Me Jean-Claude Hébert
Me Jean-Claude Hébert
Pour le criminaliste québécois Didier Samson, l'enquête préliminaire est un outil important dans l'arsenal des avocats de la défense. « Ça sert surtout pour la défense afin d'établir ce que la preuve est, et surtout ce qu'elle n'est pas », fait-il valoir.

Ainsi, il arrive en cours d'enquête préliminaire que l’on découvre que toute la preuve n’a pas été divulguée. « Stratégiquement, c'est essentiel pour nous », poursuit Me Samson. Il observe par contre que la procédure peut tout aussi bien servir la couronne, qui voudra par exemple valider sa preuve avant d'aller à procès, et s'assurer ainsi d'avoir une condamnation.

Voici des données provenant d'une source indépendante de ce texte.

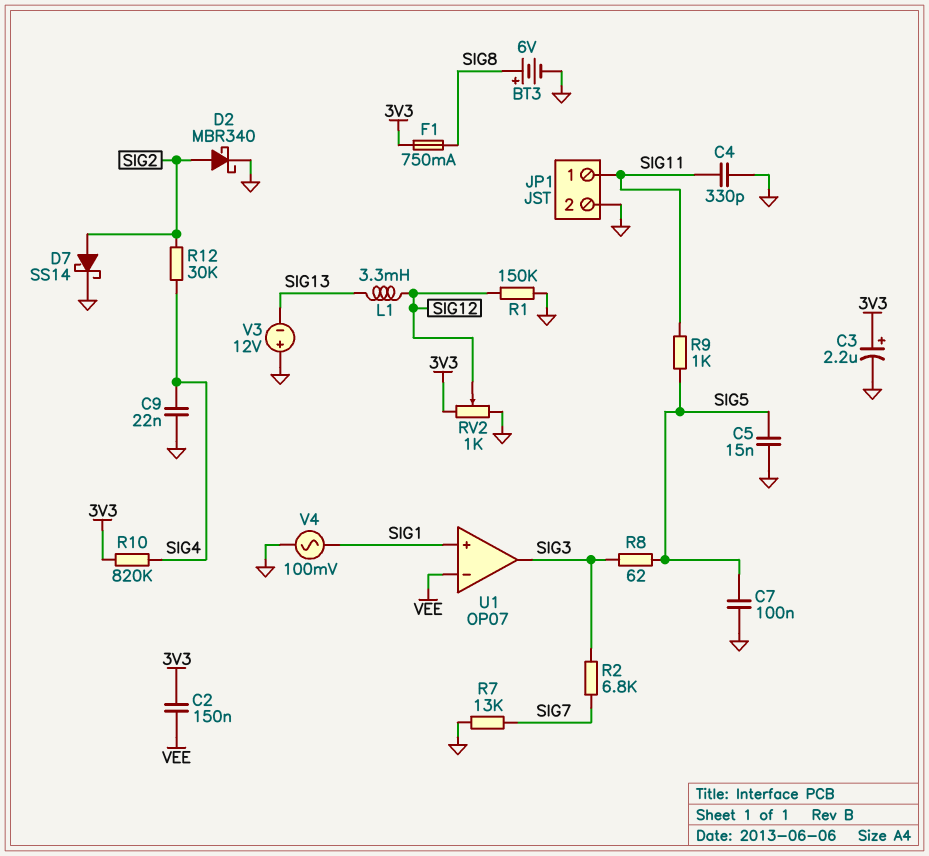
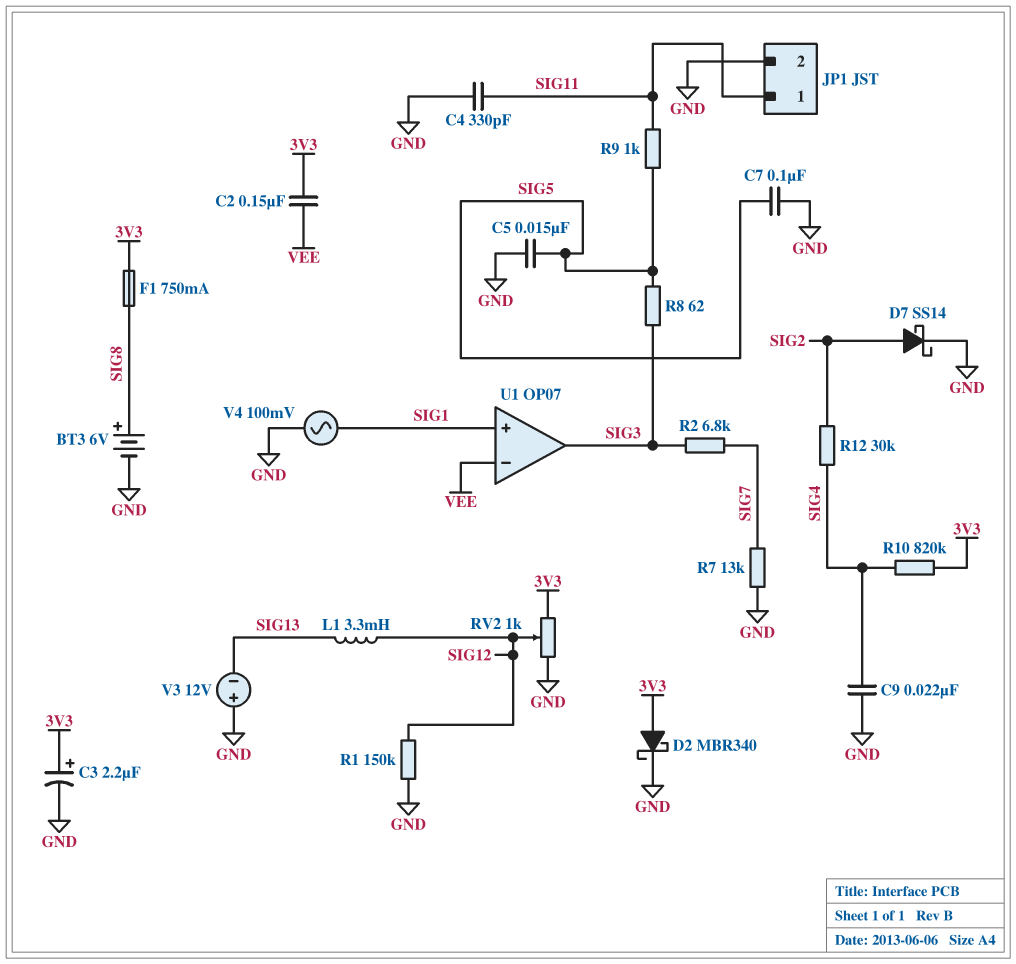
D2: schottky MBR340 (A SIG2, K GND) -> schottky MBR340 (A 3V3, K GND)

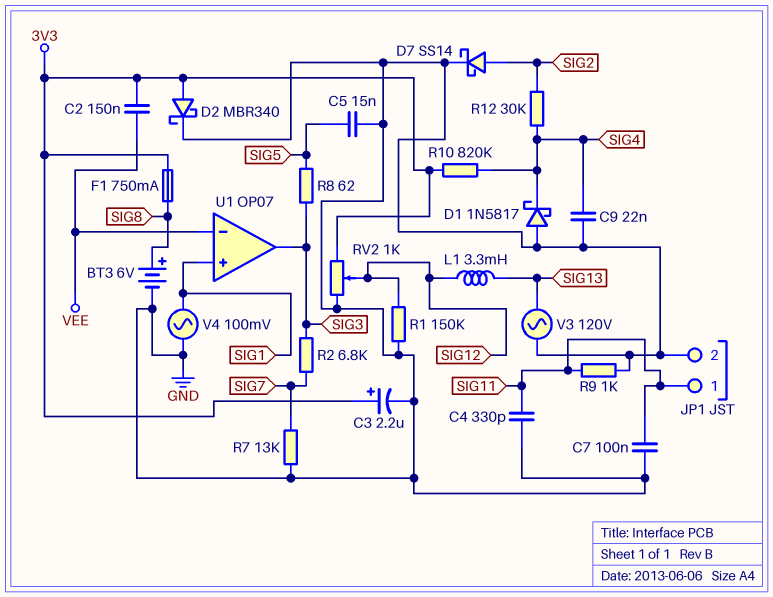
C7: 100nF (GND, SIG5) -> 100nF (GND, SIG11)
D1: none -> schottky 1N5817 (A GND, K SIG4)
R9: 1k (SIG5, SIG11) -> 1k (GND, SIG11)
V3: 12V (plus GND, minus SIG13) -> AC 120V (GND, SIG13)

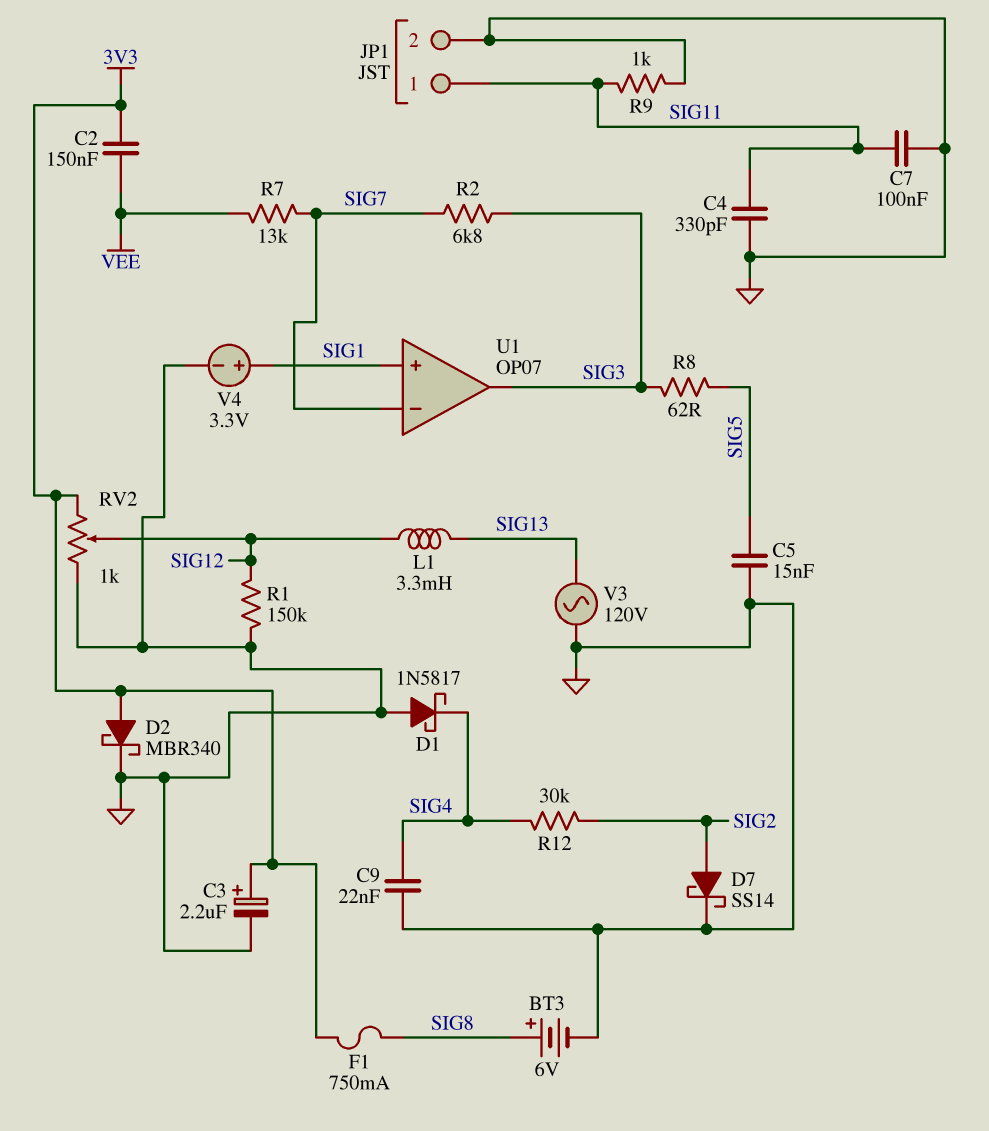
R7: 13k (GND, SIG7) -> 13k (SIG7, VEE)
R10: 820k (3V3, SIG4) -> none
U1 pin in-: VEE -> SIG7
V4: AC 100mV (GND, SIG1) -> 3.3V (plus SIG1, minus GND)

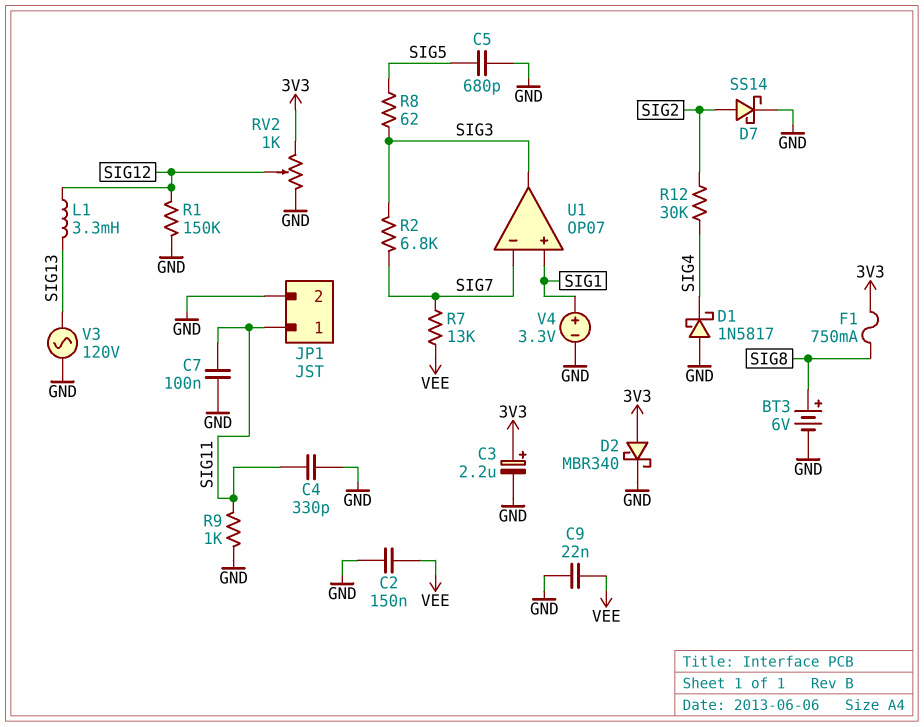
C2: 150nF (3V3, VEE) -> 150nF (GND, VEE)
C5: 15nF (GND, SIG5) -> 680pF (GND, SIG5)
C9: 22nF (GND, SIG4) -> 22nF (GND, VEE)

En outre, la procédure « permet d'alléger la lourdeur du processus de divulgation de la preuve », explique Didier Samson. La défense devant parfois faire plusieurs demandes consécutives pour obtenir toutes les preuves pertinentes à l'élaboration de sa stratégie, l'enquête préliminaire se trouve, dans les faits, à réduire le risque d'avoir de longs délais.

D'ailleurs, dans une entrevue donnée à Droit-Inc juste avant les Fêtes, le criminaliste Jean-Claude Hébert identifiait plusieurs facteurs qui alourdissent inutilement la justice. « La divulgation de la preuve par exemple, alors qu’on nous fournit tout, revient à chercher une aiguille dans une botte de foin. Dans les milliers de documents soumis, on ne sait pas ce qui est vraiment important », déplorait-t-il.